Gold: Dubious Speculation
TL;DR
Silver has likely topped for the year with a 37% drawdown, while gold—currently down only 13%—has a 60-65% probability of hitting new all-time highs before stocks recover, based on historical gold-silver ratio cycles and sequential topping patterns seen in 1973 and 2011.
⚖️ Gold-Silver Ratio Dynamics 3 insights
Silver's parabolic rally has collapsed 37% from highs
Silver has entered a blowoff top correction while gold has pulled back only 13%, signaling a major divergence in precious metals performance.
Ratio hit generational floor seen in 1987, 1998, 2006, 2011
The gold-silver ratio bottomed at levels historically preceding multi-year periods of gold outperformance.
Historical recoveries last 2.5 to 9 years after such ratio lows
Following previous ratio bottoms, gold outperformed silver for 30 to 107 months, suggesting a prolonged shift in relative strength.
⏰ Historical Topping Sequences 3 insights
Silver historically peaks months before gold tops
In 1973 and 2011, silver reached euphoric highs in February and April respectively, while gold continued rising until December and September.
Gold likely to hit new ATH while silver consolidates years
Cowen estimates a 60-65% probability gold reaches new all-time highs this year, whereas silver faces a 75% chance of having already topped for 2026.
Gold typically reaches new highs faster than S&P after recessions
During the 1970s bull market, gold returned to all-time highs by 1978 while the S&P 500 did not recover until 1980.
⚠️ Recession Risk & Macro Outlook 3 insights
US recession likely when Treasury yield curve uninverts
Historical data shows recessions follow yield curve uninversions, which would temporarily pressure both metals but hit equities harder.
Current S&P/Gold ratio breakdown mirrors only 1973 and 2008
The relative valuation of stocks to gold has only broken down from current levels twice in history, both preceding major economic shifts.

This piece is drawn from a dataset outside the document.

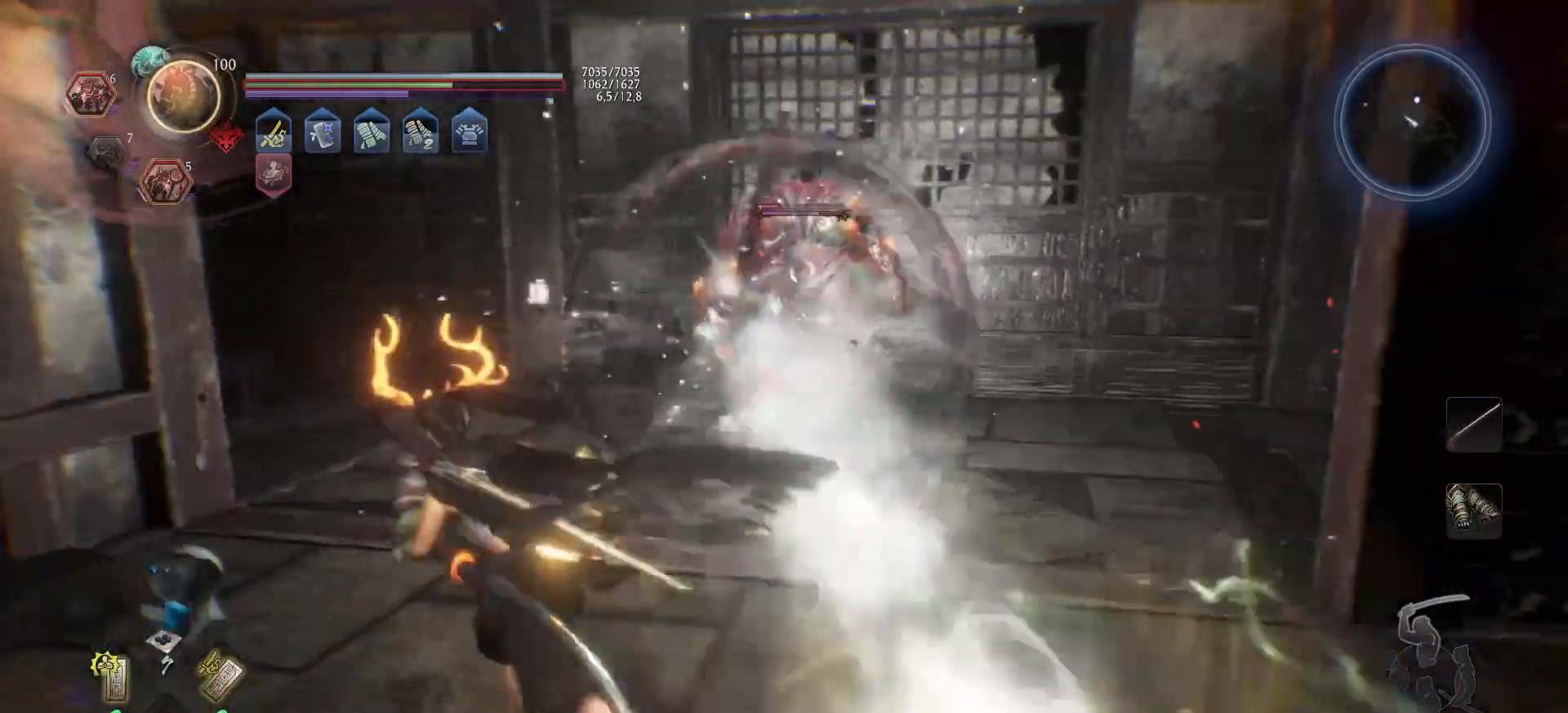
{"buttons": [], "left_stick": "up", "right_stick": "center", "events": [[33, "L3", "down"], [167, "L3", "up"], [167, "left_stick", "up"], [500, "A", "up"]]}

Gold holds up better than equities and recovers to ATH faster
During past recessions, metals declined less severely than stocks and reclaimed all-time highs well before equity markets.

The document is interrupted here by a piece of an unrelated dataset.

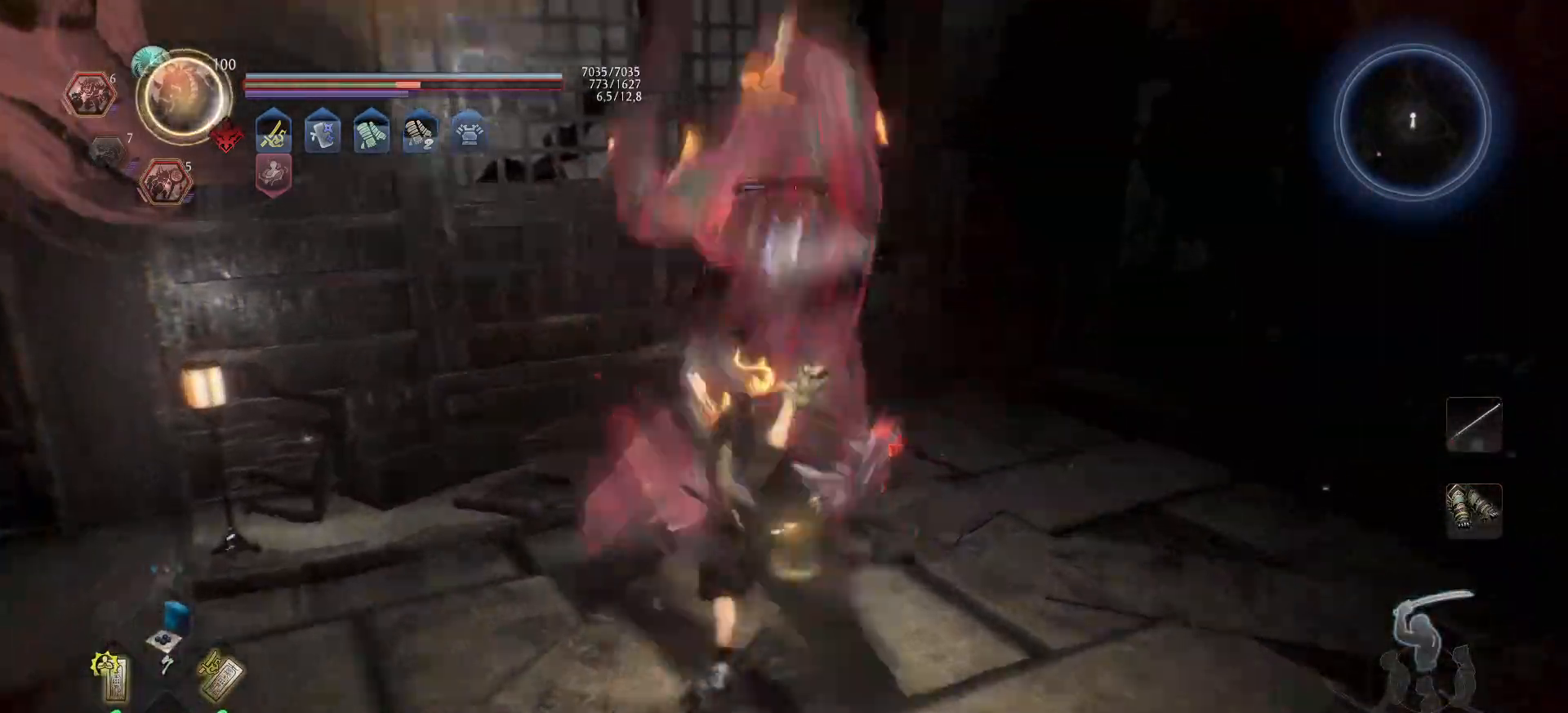
{"buttons": ["R2"], "left_stick": "up", "right_stick": "center", "events": [[33, "X", "up"], [67, "X", "down"], [117, "X", "up"], [183, "X", "down"], [350, "X", "up"], [400, "R2", "down"], [400, "X", "down"], [483, "X", "up"]]}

🛡️ Tactical Allocation Strategy 3 insights
Converting silver to gold reduces downside while maintaining upside
Rotating from silver to gold preserves exposure to the metals bull market while minimizing drawdown risk during silver's consolidation.
Silver shows 75% yearly top probability versus 35% for gold
The asymmetric risk profile favors gold, as even if both decline, silver would likely fall significantly further than gold.
Gold offers blue chip stability within the metals bull market
Positioning in gold provides relative safety during the expected 1-2 year digestion period for silver.
Bottom Line
Exchange silver positions for gold to capture potential new all-time highs while minimizing downside exposure during silver's prolonged consolidation and the approaching recession.